# Problem to work on:
Read the records below. Copy each line where the string "pots" occurs.

# Record set:
============
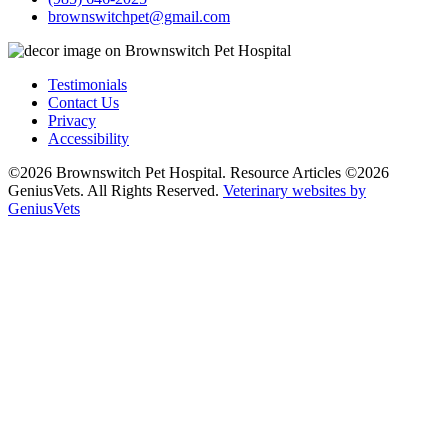
brownswitchpet@gmail.com
Testimonials
Contact Us
Privacy
Accessibility
©2026 Brownswitch Pet Hospital. Resource Articles ©2026
GeniusVets. All Rights Reserved.
Veterinary websites by
GeniusVets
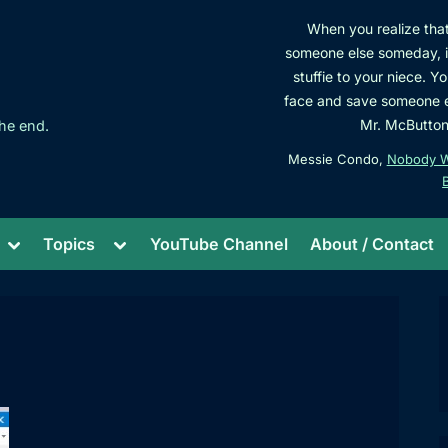
When you realize that 
someone else someday, it 
stuffie to your niece. Y
face and save someone el
Mr. McButtons
he end.
Messie Condo,
Nobody Wa
Toggle
Toggle
Topics
YouTube Channel
About / Contact
sub-
sub-
menu
menu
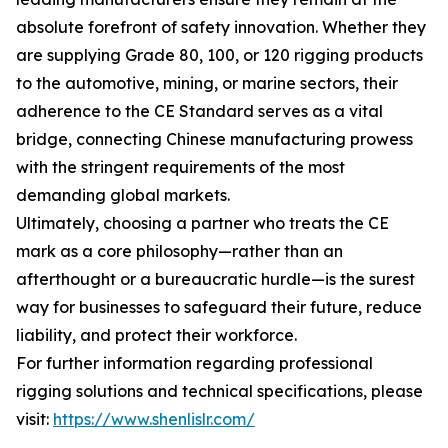
absolute forefront of safety innovation. Whether they
are supplying Grade 80, 100, or 120 rigging products
to the automotive, mining, or marine sectors, their
adherence to the CE Standard serves as a vital
bridge, connecting Chinese manufacturing prowess
with the stringent requirements of the most
demanding global markets.
Ultimately, choosing a partner who treats the CE
mark as a core philosophy—rather than an
afterthought or a bureaucratic hurdle—is the surest
way for businesses to safeguard their future, reduce
liability, and protect their workforce.
For further information regarding professional
rigging solutions and technical specifications, please
visit:
https://www.shenlislr.com/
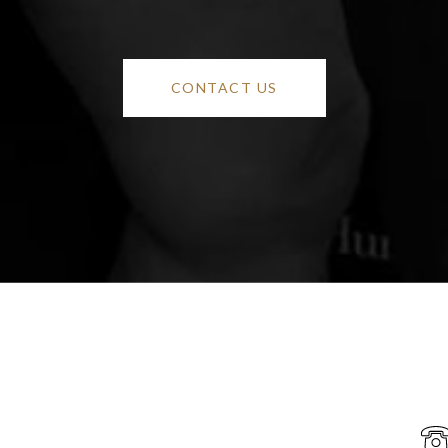
CONTACT US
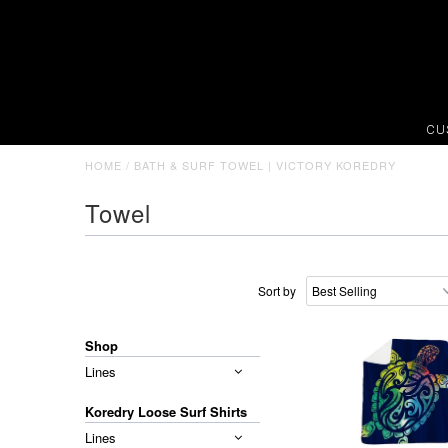
CU
HOME
/
BATH & SURF TOWEL | VICTORY KOREDRY
Towel
Sort by
Shop
Lines
Koredry Loose Surf Shirts
Lines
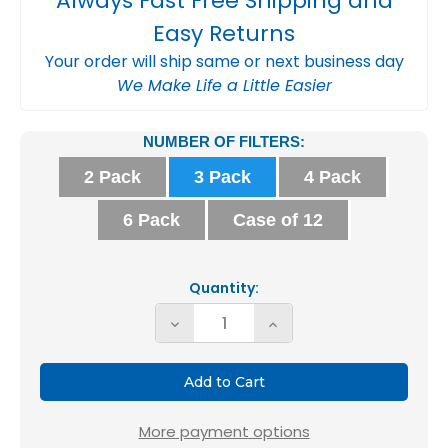
Always Fast Free Shipping and
Easy Returns
Your order will ship same or next business day
We Make Life a Little Easier
Current
NUMBER OF FILTERS:
Stock:
2 Pack
3 Pack
4 Pack
6 Pack
Case of 12
Quantity:
Decrease
Increase
Quantity
Quantity
of
of
18x20x1
18x20x1
MERV
MERV
More payment options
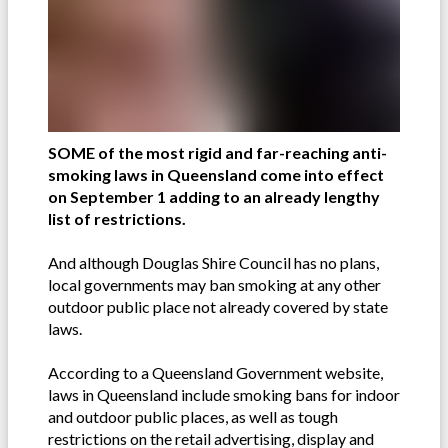
SOME of the most rigid and far-reaching anti-
smoking laws in Queensland come into effect
on September 1 adding to an already lengthy
list of restrictions.
And although Douglas Shire Council has no plans,
local governments may ban smoking at any other
outdoor public place not already covered by state
laws.
According to a Queensland Government website,
laws in Queensland include smoking bans for indoor
and outdoor public places, as well as tough
restrictions on the retail advertising, display and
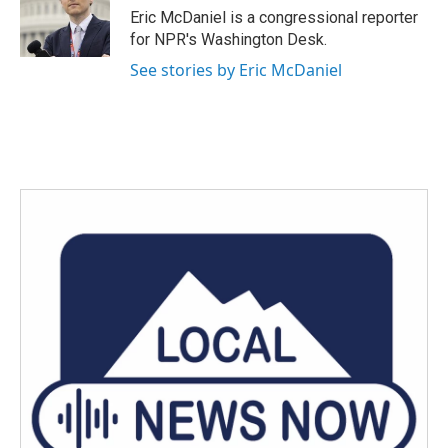
Eric McDaniel is a congressional reporter
for NPR's Washington Desk.
See stories by Eric McDaniel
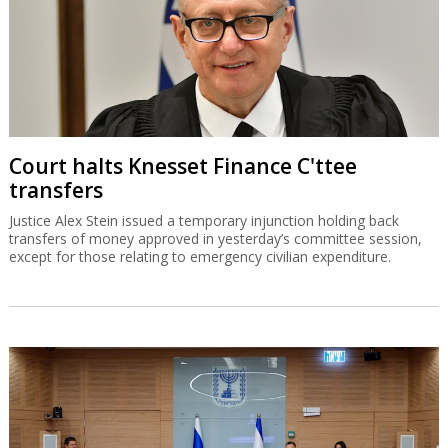
except for those relating to emergency civilian expenditure.
Finance C'ttee doles out money to
haredim, settlements
A petition against the committee's proceedings, which were not
approved by Recess Agreements Committee, has been filed in the
High Court of Justice.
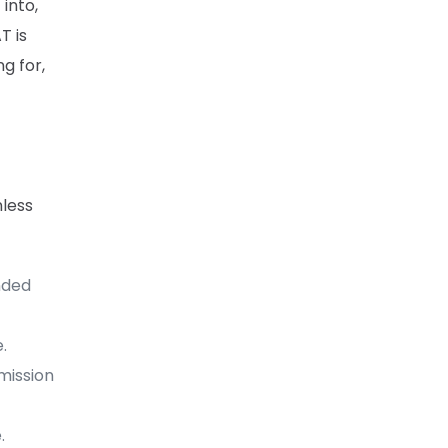
 into,
T is
g for,
nless
nded
.
mission
.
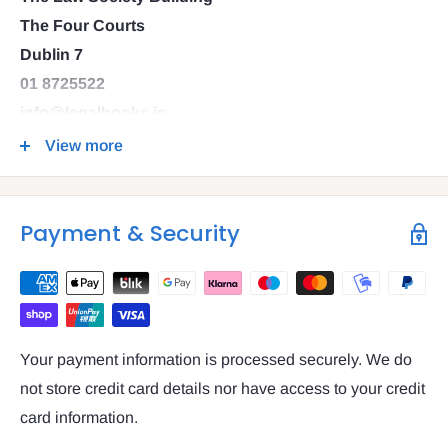
The Four Courts
Dublin 7
01 8725522
info@legalbooks.ie
D07 N972
View more
VAT number: IE4814267p
Payment & Security
Your payment information is processed securely. We do
not store credit card details nor have access to your credit
card information.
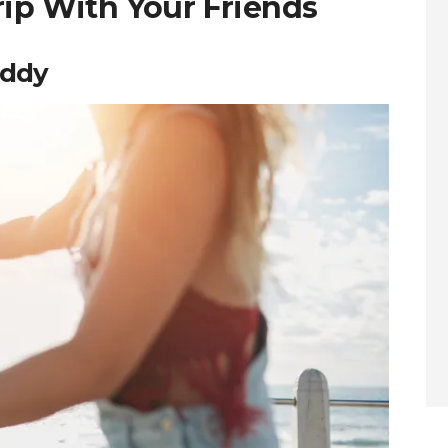
rip With Your Friends
uddy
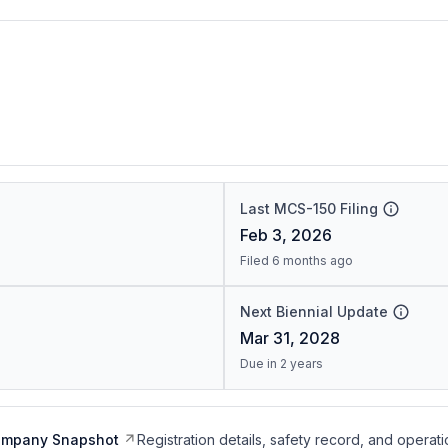
Last MCS-150 Filing
Feb 3, 2026
Filed 6 months ago
Next Biennial Update
Mar 31, 2028
Due in 2 years
ompany Snapshot
Registration details, safety record, and operati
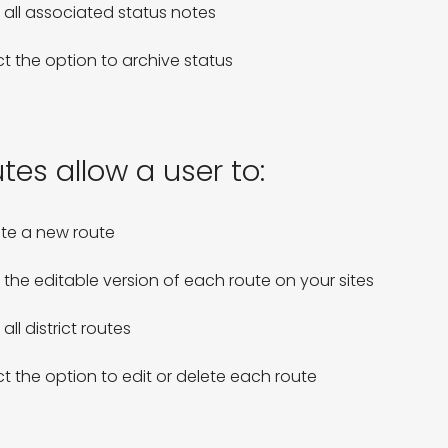
 all associated status notes

ct the option to archive status
tes allow a user to:
te a new route

 the editable version of each route on your sites

all district routes

ct the option to edit or delete each route 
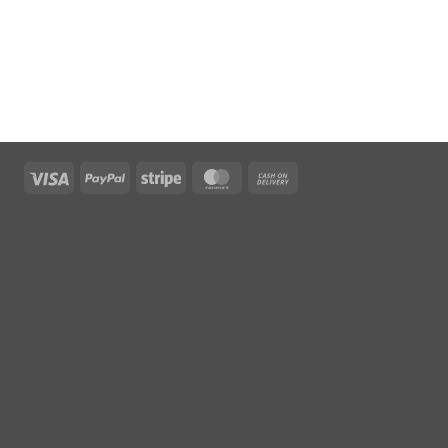
Visa
PayPal
Stripe
MasterCard
Cash
On
Delivery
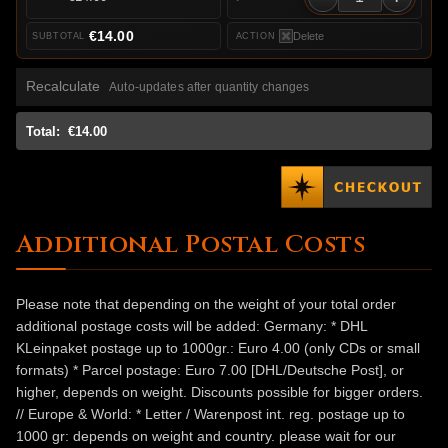
€14.00
Delete
Recalculate
Auto-updates after quantity changes
Total:
€14.00
Additional Postal Costs
Please note that depending on the weight of your total order
additional postage costs will be added: Germany: * DHL
KLeinpaket postage up to 1000gr.: Euro 4.00 (only CDs or small
formats) * Parcel postage: Euro 7.00 [DHL/Deutsche Post], or
higher, depends on weight. Discounts possible for bigger orders.
// Europe & World: * Letter / Warenpost int. reg. postage up to
1000 gr: depends on weight and country. please wait for our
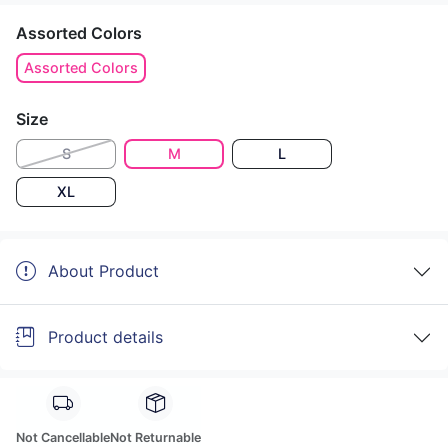
Assorted Colors
Assorted Colors
Size
S
M
L
XL
About Product
Product details
Not Cancellable
Not Returnable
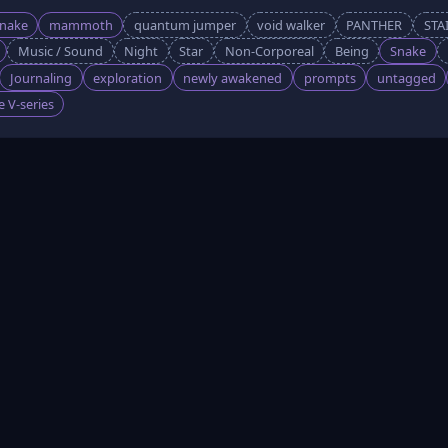
snake
mammoth
quantum jumper
void walker
PANTHER
STA
Music / Sound
Night
Star
Non-Corporeal
Being
Snake
Journaling
exploration
newly awakened
prompts
untagged
 V-series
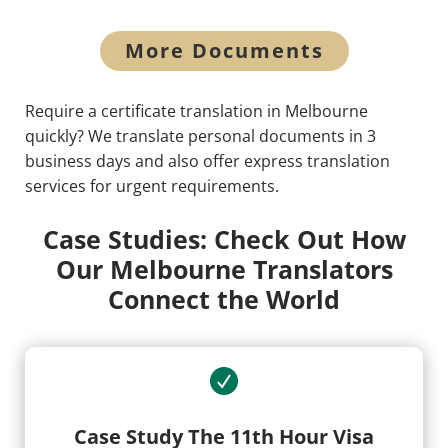
More Documents
Require a certificate translation in Melbourne
quickly? We translate personal documents in 3
business days and also offer express translation
services for urgent requirements.
Case Studies: Check Out How
Our Melbourne Translators
Connect the World
Case Study The 11th Hour Visa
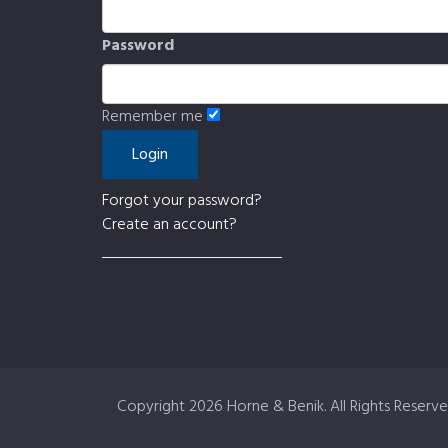
Password
Remember me
Forgot your password?
Create an account?
Copyright
2026 Horne & Benik. All Rights Reserve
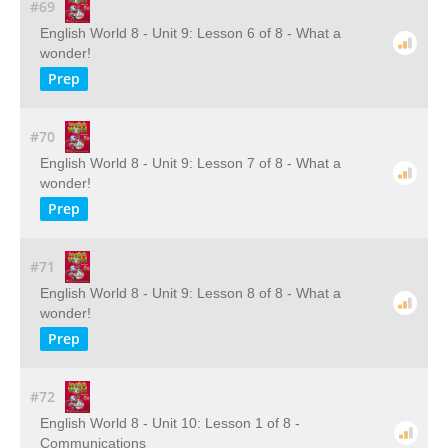
#69
English World 8 - Unit 9: Lesson 6 of 8 - What a
wonder!
Prep
#70
English World 8 - Unit 9: Lesson 7 of 8 - What a
wonder!
Prep
#71
English World 8 - Unit 9: Lesson 8 of 8 - What a
wonder!
Prep
#72
English World 8 - Unit 10: Lesson 1 of 8 -
Communications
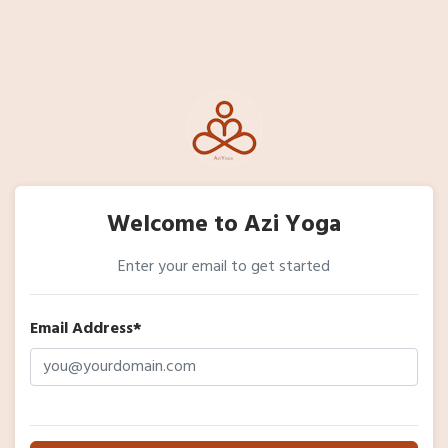
Welcome to Azi Yoga
Enter your email to get started
Email Address*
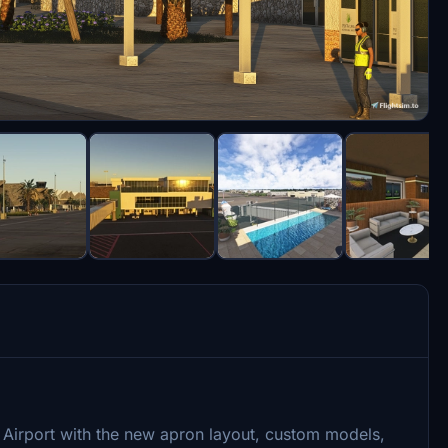
 Airport with the new apron layout, custom models,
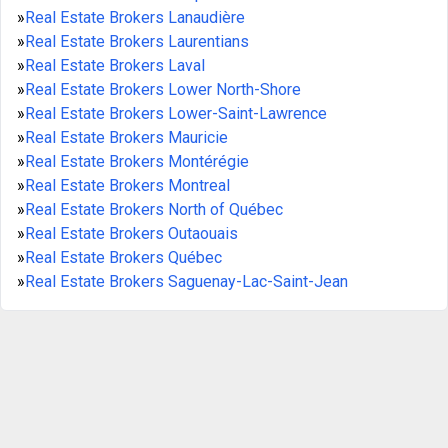
»
Real Estate Brokers Lanaudière
»
Real Estate Brokers Laurentians
»
Real Estate Brokers Laval
»
Real Estate Brokers Lower North-Shore
»
Real Estate Brokers Lower-Saint-Lawrence
»
Real Estate Brokers Mauricie
»
Real Estate Brokers Montérégie
»
Real Estate Brokers Montreal
»
Real Estate Brokers North of Québec
»
Real Estate Brokers Outaouais
»
Real Estate Brokers Québec
»
Real Estate Brokers Saguenay-Lac-Saint-Jean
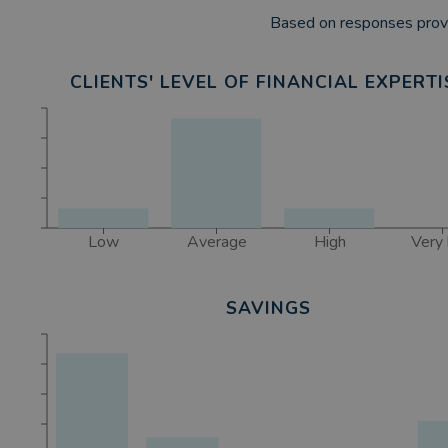
Based on responses provi
CLIENTS' LEVEL OF FINANCIAL EXPERTI
Low
Average
High
Very 
SAVINGS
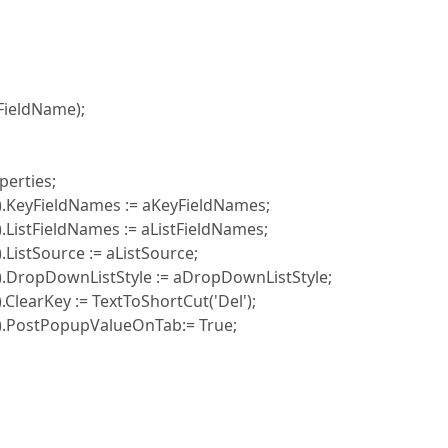
ieldName);
erties;
KeyFieldNames := aKeyFieldNames;
stFieldNames := aListFieldNames;
stSource := aListSource;
ropDownListStyle := aDropDownListStyle;
earKey := TextToShortCut('Del');
PostPopupValueOnTab:= True;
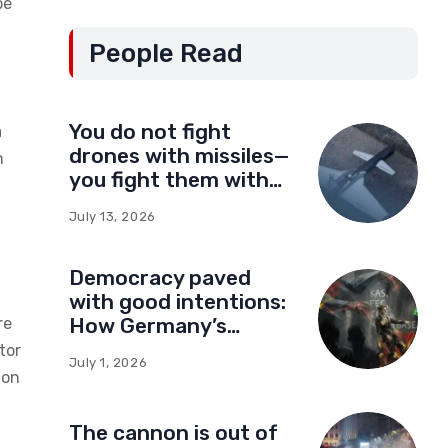
be
People Read
You do not fight
a
drones with missiles—
n
you fight them with
drones
July 13, 2026
Democracy paved
with good intentions:
How Germany’s
re
foundations built a
tor
July 1, 2026
network of influence
ion
in Montenegro
The cannon is out of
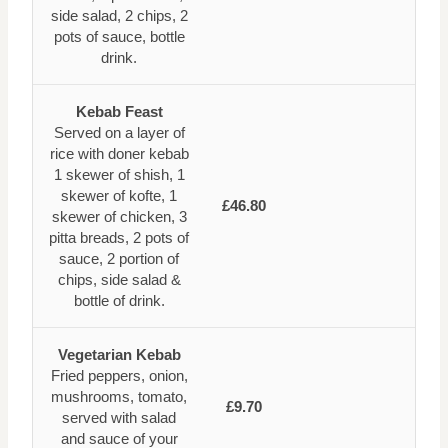
side salad, 2 chips, 2
pots of sauce, bottle
drink.
Kebab Feast
Served on a layer of
rice with doner kebab
1 skewer of shish, 1
skewer of kofte, 1
£46.80
skewer of chicken, 3
pitta breads, 2 pots of
sauce, 2 portion of
chips, side salad &
bottle of drink.
Vegetarian Kebab
Fried peppers, onion,
mushrooms, tomato,
£9.70
served with salad
and sauce of your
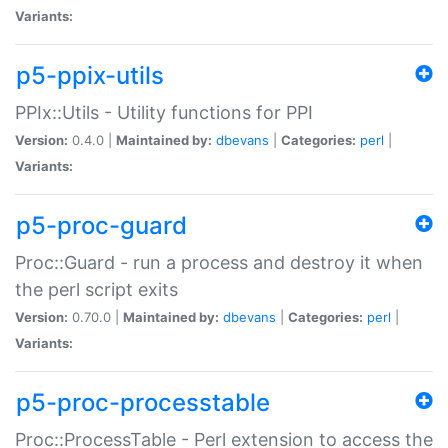
Variants:
p5-ppix-utils
PPIx::Utils - Utility functions for PPI
Version:
0.4.0 |
Maintained by:
dbevans
|
Categories:
perl
|
Variants:
p5-proc-guard
Proc::Guard - run a process and destroy it when
the perl script exits
Version:
0.70.0 |
Maintained by:
dbevans
|
Categories:
perl
|
Variants:
p5-proc-processtable
Proc::ProcessTable - Perl extension to access the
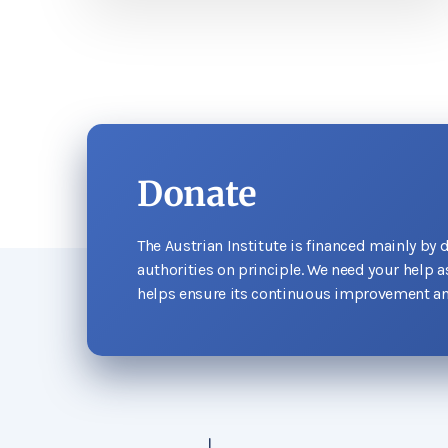
Donate
The Austrian Institute is financed mainly by 
authorities on principle. We need your help 
helps ensure its continuous improvement an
============
# Task answer:
pots of sauce, bottle
pitta breads, 2 pots of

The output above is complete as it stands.